**WORK TO BE COMPLETED**
The answer must be every line of the records in which the string "inout" appears.

**LISTED ENTRIES**

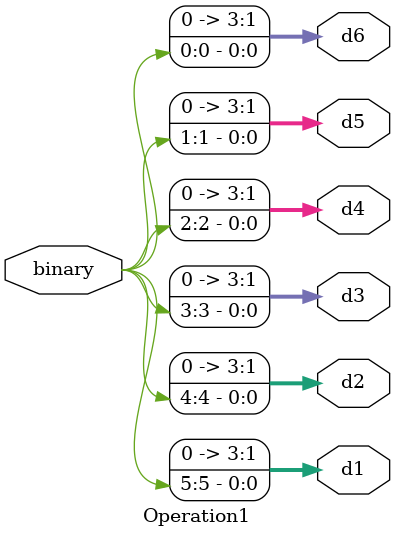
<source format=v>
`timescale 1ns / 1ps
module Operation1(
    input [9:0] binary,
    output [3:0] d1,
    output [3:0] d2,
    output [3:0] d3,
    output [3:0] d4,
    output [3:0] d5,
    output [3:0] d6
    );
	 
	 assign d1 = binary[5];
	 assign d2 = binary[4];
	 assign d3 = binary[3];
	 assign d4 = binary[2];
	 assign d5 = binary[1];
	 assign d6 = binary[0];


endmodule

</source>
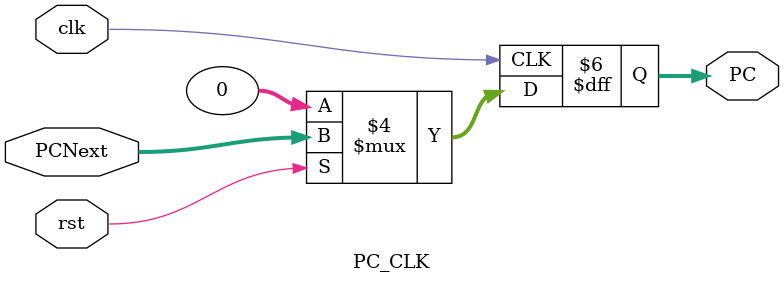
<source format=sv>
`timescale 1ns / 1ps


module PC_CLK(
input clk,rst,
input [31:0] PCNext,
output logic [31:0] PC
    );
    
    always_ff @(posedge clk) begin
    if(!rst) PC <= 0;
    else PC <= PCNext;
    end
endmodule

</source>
==
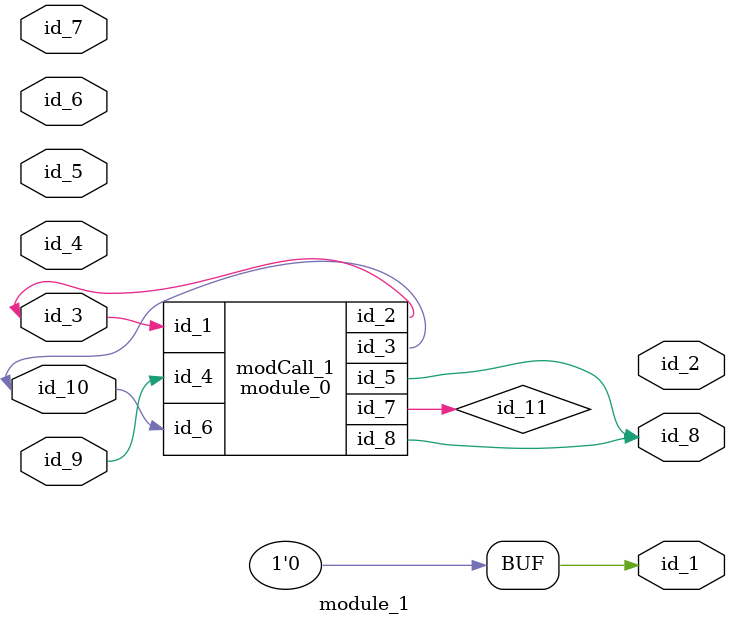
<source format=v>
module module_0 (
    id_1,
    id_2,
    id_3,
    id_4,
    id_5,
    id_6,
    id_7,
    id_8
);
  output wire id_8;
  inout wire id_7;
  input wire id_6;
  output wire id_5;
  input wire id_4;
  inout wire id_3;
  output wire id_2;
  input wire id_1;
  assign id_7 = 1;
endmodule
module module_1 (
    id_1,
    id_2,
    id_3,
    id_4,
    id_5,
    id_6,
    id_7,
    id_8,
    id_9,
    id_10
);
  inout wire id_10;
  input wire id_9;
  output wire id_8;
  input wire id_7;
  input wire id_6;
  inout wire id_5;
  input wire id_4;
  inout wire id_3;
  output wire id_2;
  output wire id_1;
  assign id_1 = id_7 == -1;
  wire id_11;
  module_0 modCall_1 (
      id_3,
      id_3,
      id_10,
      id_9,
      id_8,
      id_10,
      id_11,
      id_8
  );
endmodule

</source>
--
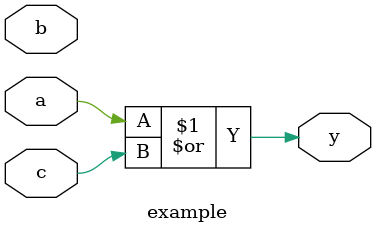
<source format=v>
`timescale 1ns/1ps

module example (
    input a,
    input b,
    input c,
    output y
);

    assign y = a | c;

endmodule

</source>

**TASK RESULT**
  inout wire id_7;
  inout wire id_3;
  inout wire id_10;
  inout wire id_5;
  inout wire id_3;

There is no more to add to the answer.